The Berkeley Law International Team competes in three international competitions, including an arbitration competition specifically for LL.M. students. In the LL.M. International Arbitration Competition, we send two teams, for a total of four international competition teams.
For information about tryouts, please click here. If you have questions or need additional information, please contact the International Team Student Directors at firstname.lastname@example.org. Please note that the competitions listed below are subject to change from year to year.
Philip C. Jessup International Law Moot Court Competition (Jessup), International Law Students Association
The Philip C. Jessup International Law Moot Court Competition is the world’s largest moot court competition, with participants from over 500 law schools in more than 80 countries. The competition is a simulation of a fictional dispute between countries before the International Court of Justice, the judicial organ of the United Nations. One team is allowed to participate from every eligible school. The regional rounds are extremely competitive and only one team from each region advances to the international rounds, which include teams from all over the world. We send one four- or five-person team (usually four oralists and possibly one brief writer) to this competition. The maximum number of team members is five. The problem is released in early September with the briefs (memorials) typically due in mid-January. The Qualifying Round of arguments is held in late February with the International and Jessup Cup World Championship Rounds held in late March and early April. The writing portion of this competition covers almost the entirety of the Fall semester, so strong time management skills are essential to avoid a time crunch over Winter Break. Preparation for oral argument is concentrated in late January and February.
Willem C. Vis International Arbitration Moot (Vis)
The business community’s marked preference for resolving international commercial disputes by arbitration is the driving force behind this competition. It draws 290 teams from 67 countries, plus a large number of coaches and arbitrators, and is now considered one of the largest international arbitration events in the world. The competition aims to train law students in the writing of memorandums for claimant and respondent and the hearing of oral argument based upon the memorandums. Both exercises involve questions of contract flowing from a transaction relating to the sale or purchase of goods. Students grapple with the United Nations Convention on Contracts for the International Sale of Goods and other uniform international commercial law in addition to specified Arbitration Rules. We send one team typically composed of four JD students or three JD students and one LLM student. There is no limit on the number of team members allowed, but in order to receive credit, students must contribute to the brief and participate in oral argument, effectively limiting the number of competitors. The problem is released in early October and the briefs are due in mid-December (claimant) and mid-January (respondent). Competitors attend moots in Europe in mid- to late March and the final mock arbitration in Vienna in early April. Where NMCC is a sprint, Vis is a marathon. The students live with and work on the problem from October through April. Here again students are advised to get the heavy lifting on the briefs done in November and then focus on preparing for the arbitration in February and March.
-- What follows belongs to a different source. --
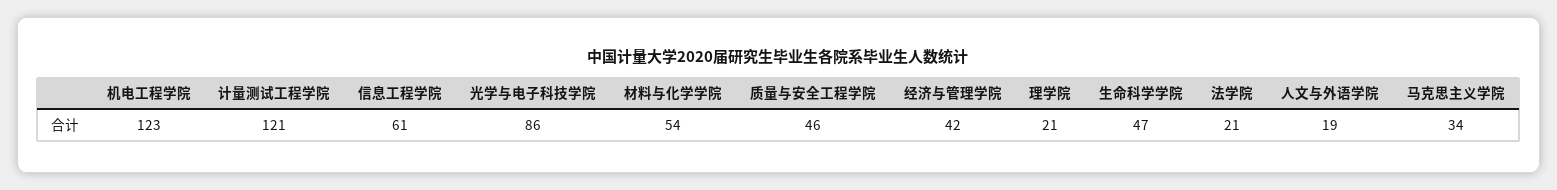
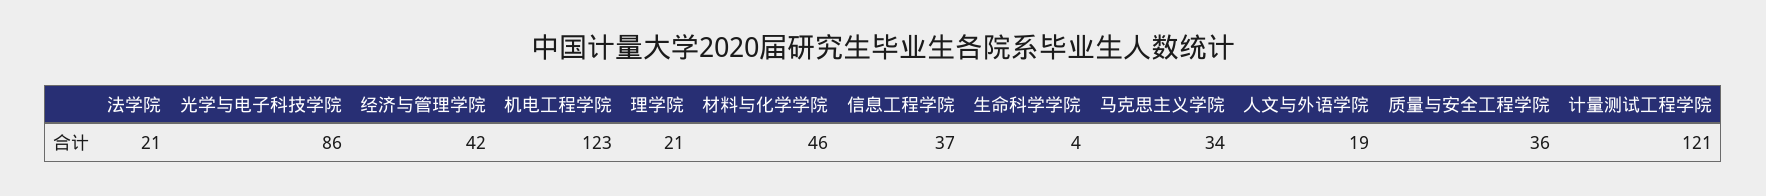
信息工程学院: 61 -> 37
材料与化学学院: 54 -> 46
质量与安全工程学院: 46 -> 36
生命科学学院: 47 -> 4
LL.M. International Commercial Arbitration Competition, American University
This competition, created specifically for LL.M. students, seeks to foster the study of international arbitration for the resolution of international business and investment disputes. The competition focuses primarily on oral advocacy before a panel of arbitration experts. Participants are required to submit a brief argument outline and deliver oral arguments in Washington, D.C. Team members must be enrolled in a Master of Laws (LL.M.) program. We send two teams composed of four students each, but may reduce the number of students we send to increase eligibility for individual student awards. The problem is released in late September and the argument outline submission is due in early March. Oral argument is held in early April. The bulk of the work typically takes place during the Fall semester and in February and March.